**ABOUT THIS EXERCISE**. Each line below from the line with "CT including the" to the line with "- tumour enhancement" must be copied exactly, including those two, and no picture may appear in the copy.

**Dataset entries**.
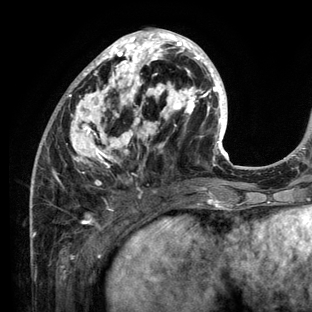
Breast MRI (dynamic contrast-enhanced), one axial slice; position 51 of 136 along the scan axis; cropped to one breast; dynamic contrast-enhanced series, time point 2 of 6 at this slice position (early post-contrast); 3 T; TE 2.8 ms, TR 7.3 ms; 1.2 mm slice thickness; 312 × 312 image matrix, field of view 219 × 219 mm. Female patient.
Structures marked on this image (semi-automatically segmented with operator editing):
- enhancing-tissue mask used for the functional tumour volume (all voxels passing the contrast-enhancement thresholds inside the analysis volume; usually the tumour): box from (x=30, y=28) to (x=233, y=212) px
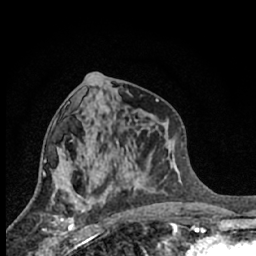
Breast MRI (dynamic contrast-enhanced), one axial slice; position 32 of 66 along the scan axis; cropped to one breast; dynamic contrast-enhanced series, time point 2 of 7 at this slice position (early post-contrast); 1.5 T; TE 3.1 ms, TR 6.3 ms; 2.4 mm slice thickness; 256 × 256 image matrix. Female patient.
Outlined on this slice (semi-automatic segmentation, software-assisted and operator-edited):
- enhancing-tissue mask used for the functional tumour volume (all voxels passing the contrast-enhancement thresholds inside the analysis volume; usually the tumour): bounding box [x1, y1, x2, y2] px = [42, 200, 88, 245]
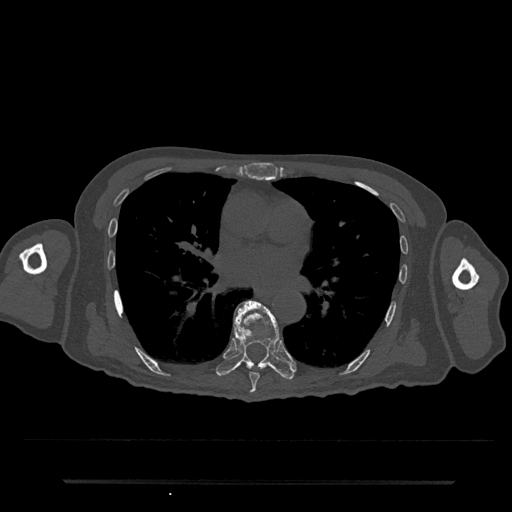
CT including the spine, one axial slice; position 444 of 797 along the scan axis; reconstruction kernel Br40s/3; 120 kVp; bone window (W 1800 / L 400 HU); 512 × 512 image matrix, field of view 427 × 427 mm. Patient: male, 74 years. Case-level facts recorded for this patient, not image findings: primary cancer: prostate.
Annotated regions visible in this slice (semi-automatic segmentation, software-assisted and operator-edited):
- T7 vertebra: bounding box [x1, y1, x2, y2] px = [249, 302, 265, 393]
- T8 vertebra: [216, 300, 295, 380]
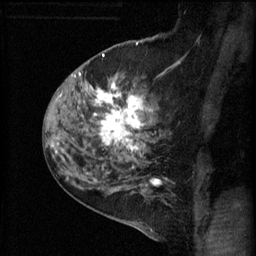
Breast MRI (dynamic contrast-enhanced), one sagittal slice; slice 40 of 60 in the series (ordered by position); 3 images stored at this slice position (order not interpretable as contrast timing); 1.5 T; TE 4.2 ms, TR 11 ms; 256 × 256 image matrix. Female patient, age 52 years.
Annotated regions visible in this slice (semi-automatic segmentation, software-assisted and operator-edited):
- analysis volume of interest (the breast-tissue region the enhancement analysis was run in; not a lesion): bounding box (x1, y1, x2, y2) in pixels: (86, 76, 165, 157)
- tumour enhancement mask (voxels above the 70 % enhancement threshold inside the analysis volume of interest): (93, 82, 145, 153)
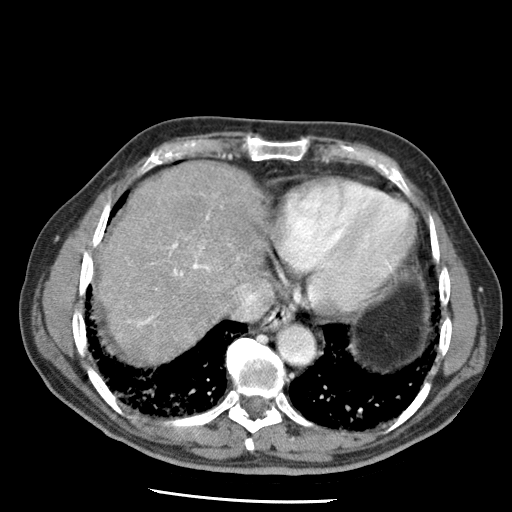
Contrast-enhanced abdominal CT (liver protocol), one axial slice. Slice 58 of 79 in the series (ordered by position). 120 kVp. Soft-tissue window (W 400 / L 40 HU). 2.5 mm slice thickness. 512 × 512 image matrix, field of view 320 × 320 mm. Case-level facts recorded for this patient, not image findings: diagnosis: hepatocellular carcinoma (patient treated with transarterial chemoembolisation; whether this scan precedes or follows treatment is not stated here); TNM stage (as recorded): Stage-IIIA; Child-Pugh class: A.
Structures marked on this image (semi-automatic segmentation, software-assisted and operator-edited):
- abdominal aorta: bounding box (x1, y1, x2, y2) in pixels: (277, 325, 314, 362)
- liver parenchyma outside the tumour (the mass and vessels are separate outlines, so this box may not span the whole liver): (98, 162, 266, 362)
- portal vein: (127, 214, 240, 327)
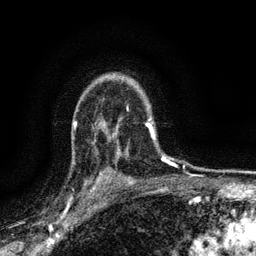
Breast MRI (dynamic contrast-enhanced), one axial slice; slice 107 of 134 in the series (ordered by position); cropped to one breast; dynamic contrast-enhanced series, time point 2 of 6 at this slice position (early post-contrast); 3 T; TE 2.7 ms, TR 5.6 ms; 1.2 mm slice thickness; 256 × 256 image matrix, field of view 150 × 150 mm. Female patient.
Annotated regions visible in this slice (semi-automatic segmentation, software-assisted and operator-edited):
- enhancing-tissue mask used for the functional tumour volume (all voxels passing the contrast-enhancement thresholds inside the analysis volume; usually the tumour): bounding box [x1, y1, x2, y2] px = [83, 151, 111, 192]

**COMPLETED EXERCISE**.
CT including the spine, one axial slice; position 444 of 797 along the scan axis; reconstruction kernel Br40s/3; 120 kVp; bone window (W 1800 / L 400 HU); 512 × 512 image matrix, field of view 427 × 427 mm. Patient: male, 74 years. Case-level facts recorded for this patient, not image findings: primary cancer: prostate.
Annotated regions visible in this slice (semi-automatic segmentation, software-assisted and operator-edited):
- T7 vertebra: bounding box [x1, y1, x2, y2] px = [249, 302, 265, 393]
- T8 vertebra: [216, 300, 295, 380]
Breast MRI (dynamic contrast-enhanced), one sagittal slice; slice 40 of 60 in the series (ordered by position); 3 images stored at this slice position (order not interpretable as contrast timing); 1.5 T; TE 4.2 ms, TR 11 ms; 256 × 256 image matrix. Female patient, age 52 years.
Annotated regions visible in this slice (semi-automatic segmentation, software-assisted and operator-edited):
- analysis volume of interest (the breast-tissue region the enhancement analysis was run in; not a lesion): bounding box (x1, y1, x2, y2) in pixels: (86, 76, 165, 157)
- tumour enhancement mask (voxels above the 70 % enhancement threshold inside the analysis volume of interest): (93, 82, 145, 153)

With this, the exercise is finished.